Oil prices fall again: Is commodities boom ending?

Rising oil prices have been part of a surge for commodities like gold and silver. The drop in oil prices this week suggests that that surge might be ending.

Mary Altaffer/AP
Traders work the crude oil options pit at the New York Mercantile Exchange Friday in New York. Oil prices recovered after the US government said the economy added 244,000 jobs in April.

Oil prices fell again Friday despite a strong report on the US job market, capping a week in which the price of petroleum fell about 15 percent.

After hitting a two-year high of $114.83 per barrel in Monday trading, oil closed Friday at $97.18 in US markets.

The drop came as investors have also put downward pressure on prices for other commodities, from silver to industrial metals and grains. The broad complex of commodities took a sharp dive on Thursday, raising questions of whether a months-long boom in this sector of investing may be drawing to a close.

At the very least, it has lost some steam for several reasons.
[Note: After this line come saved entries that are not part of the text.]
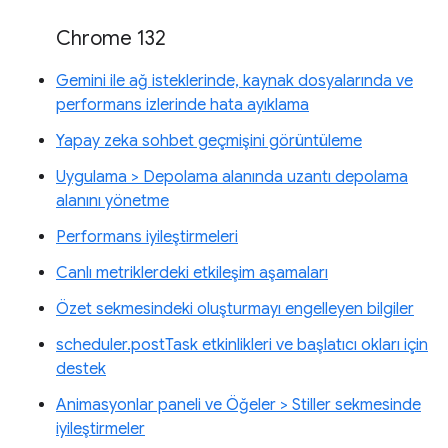
Chrome 132
Gemini ile ağ isteklerinde, kaynak dosyalarında ve
performans izlerinde hata ayıklama
Yapay zeka sohbet geçmişini görüntüleme
Uygulama > Depolama alanında uzantı depolama
alanını yönetme
Performans iyileştirmeleri
Canlı metriklerdeki etkileşim aşamaları
Özet sekmesindeki oluşturmayı engelleyen bilgiler
scheduler.postTask etkinlikleri ve başlatıcı okları için
destek
Animasyonlar paneli ve Öğeler > Stiller sekmesinde
iyileştirmeler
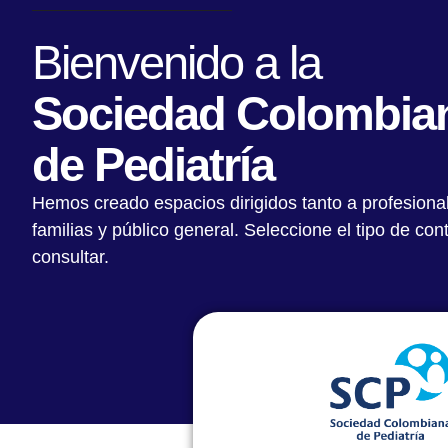
Bienvenido a la
Sociedad Colombia
de Pediatría
Hemos creado espacios dirigidos tanto a profesiona
Sociedad Colombiana de Pedia
familias y público general. Seleccione el tipo de co
presente en la National Confer
consultar.
Exhibition 2019 de la AAP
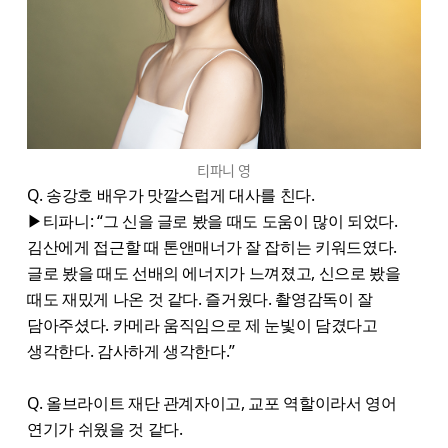
티파니 영
Q. 송강호 배우가 맛깔스럽게 대사를 친다.
▶티파니: “그 신을 글로 봤을 때도 도움이 많이 되었다.
김산에게 접근할 때 톤앤매너가 잘 잡히는 키워드였다.
글로 봤을 때도 선배의 에너지가 느껴졌고, 신으로 봤을
때도 재밌게 나온 것 같다. 즐거웠다. 촬영감독이 잘
담아주셨다. 카메라 움직임으로 제 눈빛이 담겼다고
생각한다. 감사하게 생각한다.”
Q. 올브라이트 재단 관계자이고, 교포 역할이라서 영어
연기가 쉬웠을 것 같다.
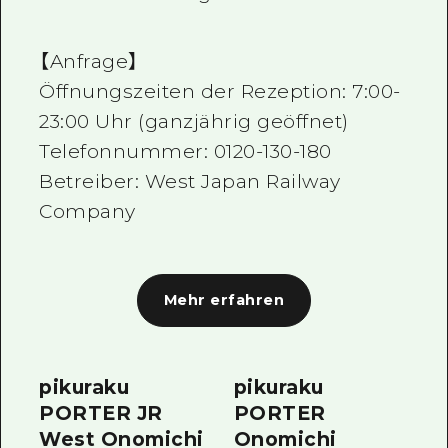
【Anfrage】
Öffnungszeiten der Rezeption: 7:00-
23:00 Uhr (ganzjährig geöffnet)
Telefonnummer: 0120-130-180
Betreiber: West Japan Railway
Company
Mehr erfahren
pikuraku
pikuraku
PORTER JR
PORTER
West Onomichi
Onomichi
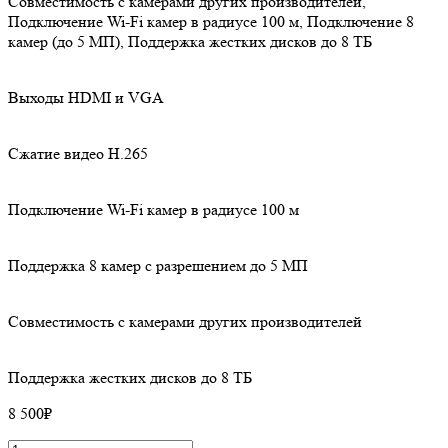
Совместимость с камерами других производителей,
Подключение Wi-Fi камер в радиусе 100 м, Подключение 8
камер (до 5 МП), Поддержка жестких дисков до 8 ТБ
Выходы HDMI и VGA
Сжатие видео H.265
Подключение Wi-Fi камер в радиусе 100 м
Поддержка 8 камер с разрешением до 5 МП
Совместимость с камерами других производителей
Поддержка жестких дисков до 8 ТБ
8 500
₽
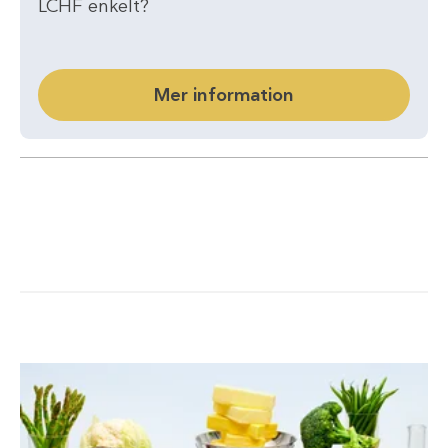
LCHF enkelt?
Mer information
One is signs that the global economy may not be as strong as investors were assuming earlier this spring, suggesting that demand might be low. Another is that, once a hot investment trend looks like it might be peaking, money often flows out. Silver, in particular, posted such a sharp drop this week that some analysts said a speculative bubble had burst.

"The commodity bubble may be beginning to break as others join us in thinking about a hard landing in China, falling US house prices, and troubles in Japan and the eurozone," economist Gary Shilling, a forecaster based in Springfield, N.J., wrote in a report to clients earlier this month.

Other forces could support commodity prices, though. If the outlook for global economic growth turns positive again, so will the outlook for raw-material use. And investors have been turning to gold and natural-resource investments as a hedge against inflation.

Mr. Shilling, though taking a bearish outlook on commodities in general, says oil may be an exception because of uncertainty about politics in the key oil-producing region spanning the Middle East and North Africa.

Oil prices tend to rise on signs of strength in the economy, since that can boost demand. But if they rise too far too fast, as occurred in 2008 for example, price spikes in oil can help cause recessions or make them worse.

A stronger-than-expected report on the US job market – with 244,000 jobs created in April – initially caused oil to rise during US trading. But by the end of the day prices were down by more than $2 per barrel.

Some analysts say it's possible oil has seen its peak for the year, which would be welcome news for consumers. Gasoline prices have risen by about $1 per gallon during the past year.

One explanation for the recent pullback in commodity prices is a recent strengthening US dollar in foreign-exchange markets.

Commodities such as oil and silver are bought and sold in dollars. When the dollar is weak, those commodities look cheaper to holders of foreign currency so they buy. Conversely, when the dollar rises, commodities look more expensive. So they sell.

If the recent trend reverses and the dollar starts declining again, commodities including oil could experience a renewed updraft.

Material from the Associated Press was used in this story.